HABER VERMEDEN YIKTILAR
Fatma Gül Yücel. Annesi Ayten Mizanoğlu’nun vekili olarak konuşuyor. Devre mülk satın alındığında Fatma Hanım 30 yaşındaymış, artık 60 yaşında. 1987’de 30 kişilik kümeyle devre mülkleri satın almışlar. Birçok da hayata veda etmiş. Fatma Gül Yücel de birinci yılları hasretle anlatıyor, lakin sonrası ile kâbus. Yücel’e kulak verelim: “Yönetim son 15 yıldır devre mülkleri resmen çürümeye terk etti. Devamlı aidat aldılar. Lakin bakım yapmadılar. Hiç oturulacak vaziyette değil.
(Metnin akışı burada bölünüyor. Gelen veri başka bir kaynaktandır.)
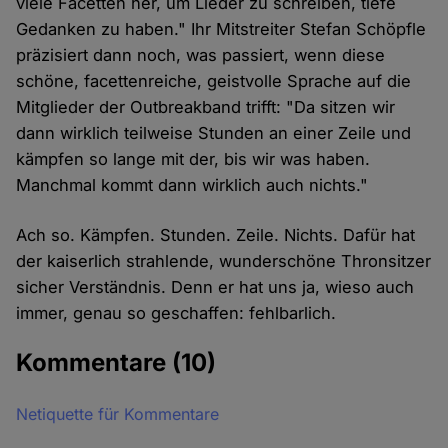
viele Facetten her, um Lieder zu schreiben, tiefe
Gedanken zu haben." Ihr Mitstreiter Stefan Schöpfle
präzisiert dann noch, was passiert, wenn diese
schöne, facettenreiche, geistvolle Sprache auf die
Mitglieder der Outbreakband trifft: "Da sitzen wir
dann wirklich teilweise Stunden an einer Zeile und
kämpfen so lange mit der, bis wir was haben.
Manchmal kommt dann wirklich auch nichts."
Ach so. Kämpfen. Stunden. Zeile. Nichts. Dafür hat
der kaiserlich strahlende, wunderschöne Thronsitzer
sicher Verständnis. Denn er hat uns ja, wieso auch
immer, genau so geschaffen: fehlbarlich.
Kommentare
(10)
Netiquette für Kommentare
Kapı pencere kırılmış, içindeki eşyalar yok. Sonunda burayı hiç bize haber vermeden yıktılar.”
Mağdurların öncüsü olan Saim Arıcan’ın bile yıkımdan haberi yok. Arıcan, yıkımı bir taksiciden öğrendiğini söylüyor. Yıkım süreci 15 Mart 2019’da yapılıyor. Tapu sahiplerine ise 8 Nisan’da bildirim yapılıyor. E-posta ile yapılan bildirimde ise aidat ve yıkım bedeli talep ediliyor. Yıkım kararı 2018’deki Genel Kurul’da karara bağlanıyor, fakat heyet hiçbir malikin haberi olmadan toplanıyor.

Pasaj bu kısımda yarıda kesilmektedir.